» **Stated exercise**
List the lines in the records below as a numbered list, starting at the line containing "pose: elev=56.2 azim=171.9" and ending with the last line of the records, both included. Leave out blank lines and every line before that span.
----
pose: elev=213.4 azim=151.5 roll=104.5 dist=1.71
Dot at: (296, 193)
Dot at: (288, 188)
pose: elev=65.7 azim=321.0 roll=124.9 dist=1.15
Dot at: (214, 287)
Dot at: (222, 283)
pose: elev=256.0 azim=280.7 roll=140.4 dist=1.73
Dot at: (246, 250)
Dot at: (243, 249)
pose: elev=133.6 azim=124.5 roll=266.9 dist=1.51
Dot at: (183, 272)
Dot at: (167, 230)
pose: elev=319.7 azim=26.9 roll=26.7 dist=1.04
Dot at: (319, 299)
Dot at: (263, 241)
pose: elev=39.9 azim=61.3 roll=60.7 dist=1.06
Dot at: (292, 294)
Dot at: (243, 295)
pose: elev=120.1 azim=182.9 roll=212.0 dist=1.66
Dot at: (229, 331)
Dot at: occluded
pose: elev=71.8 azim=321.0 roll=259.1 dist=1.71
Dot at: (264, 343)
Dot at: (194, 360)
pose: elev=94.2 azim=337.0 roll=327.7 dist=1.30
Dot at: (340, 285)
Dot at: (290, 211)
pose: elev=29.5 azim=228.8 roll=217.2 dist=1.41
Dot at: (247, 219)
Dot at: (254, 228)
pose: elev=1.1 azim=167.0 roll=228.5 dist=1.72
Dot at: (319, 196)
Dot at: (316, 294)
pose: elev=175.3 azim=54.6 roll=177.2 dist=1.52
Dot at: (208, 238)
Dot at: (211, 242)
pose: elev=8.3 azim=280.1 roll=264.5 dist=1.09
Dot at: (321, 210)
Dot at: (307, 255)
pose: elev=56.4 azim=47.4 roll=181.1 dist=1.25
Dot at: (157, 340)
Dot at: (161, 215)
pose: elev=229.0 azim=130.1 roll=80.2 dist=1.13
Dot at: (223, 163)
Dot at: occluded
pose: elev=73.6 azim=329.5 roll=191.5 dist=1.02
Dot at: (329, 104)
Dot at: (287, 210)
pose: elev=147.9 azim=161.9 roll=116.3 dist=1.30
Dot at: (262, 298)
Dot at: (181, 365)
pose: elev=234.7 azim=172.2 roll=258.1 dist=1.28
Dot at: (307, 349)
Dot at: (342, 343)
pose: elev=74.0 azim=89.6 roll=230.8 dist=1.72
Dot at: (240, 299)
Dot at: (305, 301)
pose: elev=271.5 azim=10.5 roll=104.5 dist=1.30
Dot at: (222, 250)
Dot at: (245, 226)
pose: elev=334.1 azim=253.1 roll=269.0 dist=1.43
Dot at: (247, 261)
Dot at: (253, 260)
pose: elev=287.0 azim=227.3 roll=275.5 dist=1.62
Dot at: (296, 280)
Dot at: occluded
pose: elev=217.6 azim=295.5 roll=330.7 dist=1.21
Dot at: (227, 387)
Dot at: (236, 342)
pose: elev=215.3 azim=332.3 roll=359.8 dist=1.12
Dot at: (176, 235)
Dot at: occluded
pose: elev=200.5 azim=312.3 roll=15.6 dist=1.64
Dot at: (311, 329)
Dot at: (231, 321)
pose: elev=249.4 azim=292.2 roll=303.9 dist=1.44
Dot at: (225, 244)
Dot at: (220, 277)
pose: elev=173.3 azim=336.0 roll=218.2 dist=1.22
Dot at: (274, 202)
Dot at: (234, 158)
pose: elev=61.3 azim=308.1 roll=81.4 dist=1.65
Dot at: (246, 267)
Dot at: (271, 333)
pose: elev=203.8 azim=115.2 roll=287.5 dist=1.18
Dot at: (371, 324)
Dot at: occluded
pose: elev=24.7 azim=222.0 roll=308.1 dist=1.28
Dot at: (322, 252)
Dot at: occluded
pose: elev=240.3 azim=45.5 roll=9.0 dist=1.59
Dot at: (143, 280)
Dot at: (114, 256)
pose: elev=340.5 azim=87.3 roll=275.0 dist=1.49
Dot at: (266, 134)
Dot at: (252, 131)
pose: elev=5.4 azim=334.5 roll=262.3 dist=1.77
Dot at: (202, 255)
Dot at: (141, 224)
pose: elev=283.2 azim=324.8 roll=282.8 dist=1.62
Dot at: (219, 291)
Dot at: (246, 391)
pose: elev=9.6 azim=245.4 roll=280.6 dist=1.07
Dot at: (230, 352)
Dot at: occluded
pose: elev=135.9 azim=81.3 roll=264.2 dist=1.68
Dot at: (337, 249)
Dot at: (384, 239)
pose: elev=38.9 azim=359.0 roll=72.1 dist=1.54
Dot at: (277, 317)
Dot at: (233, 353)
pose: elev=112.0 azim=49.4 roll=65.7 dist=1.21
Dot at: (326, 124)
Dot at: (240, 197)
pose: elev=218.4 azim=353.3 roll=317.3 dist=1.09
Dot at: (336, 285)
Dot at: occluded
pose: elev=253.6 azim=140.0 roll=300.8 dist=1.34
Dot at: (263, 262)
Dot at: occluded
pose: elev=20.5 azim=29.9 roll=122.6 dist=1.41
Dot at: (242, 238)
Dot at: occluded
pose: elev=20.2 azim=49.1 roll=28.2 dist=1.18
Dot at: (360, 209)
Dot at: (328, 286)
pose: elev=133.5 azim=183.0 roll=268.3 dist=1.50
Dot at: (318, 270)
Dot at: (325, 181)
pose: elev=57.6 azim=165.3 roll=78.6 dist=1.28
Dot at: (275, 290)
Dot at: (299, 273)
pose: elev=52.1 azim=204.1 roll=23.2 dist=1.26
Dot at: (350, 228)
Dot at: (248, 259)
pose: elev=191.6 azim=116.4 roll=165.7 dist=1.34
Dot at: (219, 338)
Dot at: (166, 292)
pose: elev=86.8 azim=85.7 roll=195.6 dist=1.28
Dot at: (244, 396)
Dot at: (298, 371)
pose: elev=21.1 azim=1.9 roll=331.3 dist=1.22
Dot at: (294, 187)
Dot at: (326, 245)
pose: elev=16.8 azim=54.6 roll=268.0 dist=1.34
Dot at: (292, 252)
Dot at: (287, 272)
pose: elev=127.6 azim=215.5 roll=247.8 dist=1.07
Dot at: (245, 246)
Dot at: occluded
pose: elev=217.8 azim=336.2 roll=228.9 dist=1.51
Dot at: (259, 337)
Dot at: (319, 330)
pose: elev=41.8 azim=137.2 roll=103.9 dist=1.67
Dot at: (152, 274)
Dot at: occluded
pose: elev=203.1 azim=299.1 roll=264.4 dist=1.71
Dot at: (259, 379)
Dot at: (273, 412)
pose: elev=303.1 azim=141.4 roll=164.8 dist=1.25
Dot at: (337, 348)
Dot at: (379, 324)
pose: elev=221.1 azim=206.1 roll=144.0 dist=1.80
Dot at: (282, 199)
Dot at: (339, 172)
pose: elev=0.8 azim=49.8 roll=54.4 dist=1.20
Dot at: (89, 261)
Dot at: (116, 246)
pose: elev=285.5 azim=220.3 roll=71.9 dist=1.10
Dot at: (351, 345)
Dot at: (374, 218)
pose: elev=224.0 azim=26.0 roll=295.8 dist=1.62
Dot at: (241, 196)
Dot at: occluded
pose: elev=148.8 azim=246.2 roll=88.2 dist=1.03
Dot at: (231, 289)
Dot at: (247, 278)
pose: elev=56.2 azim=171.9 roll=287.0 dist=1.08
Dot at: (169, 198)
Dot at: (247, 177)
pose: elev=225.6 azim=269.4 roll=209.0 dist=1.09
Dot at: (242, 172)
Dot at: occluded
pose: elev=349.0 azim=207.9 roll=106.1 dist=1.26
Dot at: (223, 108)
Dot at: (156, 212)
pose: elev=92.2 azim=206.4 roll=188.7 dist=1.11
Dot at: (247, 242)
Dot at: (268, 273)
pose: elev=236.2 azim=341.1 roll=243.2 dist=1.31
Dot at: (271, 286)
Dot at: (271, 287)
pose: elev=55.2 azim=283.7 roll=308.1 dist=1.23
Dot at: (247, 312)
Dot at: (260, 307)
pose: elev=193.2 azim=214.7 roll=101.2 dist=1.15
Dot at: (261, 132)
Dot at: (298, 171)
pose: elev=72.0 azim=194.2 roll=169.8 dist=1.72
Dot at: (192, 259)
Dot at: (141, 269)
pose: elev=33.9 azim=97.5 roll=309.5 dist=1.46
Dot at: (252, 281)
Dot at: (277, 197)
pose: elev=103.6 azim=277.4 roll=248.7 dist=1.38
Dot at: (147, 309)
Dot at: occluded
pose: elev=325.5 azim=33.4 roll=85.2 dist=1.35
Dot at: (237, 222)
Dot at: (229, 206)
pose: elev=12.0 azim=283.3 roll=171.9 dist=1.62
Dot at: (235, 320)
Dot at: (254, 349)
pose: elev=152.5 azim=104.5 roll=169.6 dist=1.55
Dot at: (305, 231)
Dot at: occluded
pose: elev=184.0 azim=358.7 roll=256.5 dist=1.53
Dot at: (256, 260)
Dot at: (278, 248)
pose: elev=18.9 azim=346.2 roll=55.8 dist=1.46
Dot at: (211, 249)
----
» **Response for this exercise**
1. pose: elev=56.2 azim=171.9 roll=287.0 dist=1.08
2. Dot at: (169, 198)
3. Dot at: (247, 177)
4. pose: elev=225.6 azim=269.4 roll=209.0 dist=1.09
5. Dot at: (242, 172)
6. Dot at: occluded
7. pose: elev=349.0 azim=207.9 roll=106.1 dist=1.26
8. Dot at: (223, 108)
9. Dot at: (156, 212)
10. pose: elev=92.2 azim=206.4 roll=188.7 dist=1.11
11. Dot at: (247, 242)
12. Dot at: (268, 273)
13. pose: elev=236.2 azim=341.1 roll=243.2 dist=1.31
14. Dot at: (271, 286)
15. Dot at: (271, 287)
16. pose: elev=55.2 azim=283.7 roll=308.1 dist=1.23
17. Dot at: (247, 312)
18. Dot at: (260, 307)
19. pose: elev=193.2 azim=214.7 roll=101.2 dist=1.15
20. Dot at: (261, 132)
21. Dot at: (298, 171)
22. pose: elev=72.0 azim=194.2 roll=169.8 dist=1.72
23. Dot at: (192, 259)
24. Dot at: (141, 269)
25. pose: elev=33.9 azim=97.5 roll=309.5 dist=1.46
26. Dot at: (252, 281)
27. Dot at: (277, 197)
28. pose: elev=103.6 azim=277.4 roll=248.7 dist=1.38
29. Dot at: (147, 309)
30. Dot at: occluded
31. pose: elev=325.5 azim=33.4 roll=85.2 dist=1.35
32. Dot at: (237, 222)
33. Dot at: (229, 206)
34. pose: elev=12.0 azim=283.3 roll=171.9 dist=1.62
35. Dot at: (235, 320)
36. Dot at: (254, 349)
37. pose: elev=152.5 azim=104.5 roll=169.6 dist=1.55
38. Dot at: (305, 231)
39. Dot at: occluded
40. pose: elev=184.0 azim=358.7 roll=256.5 dist=1.53
41. Dot at: (256, 260)
42. Dot at: (278, 248)
43. pose: elev=18.9 azim=346.2 roll=55.8 dist=1.46
44. Dot at: (211, 249)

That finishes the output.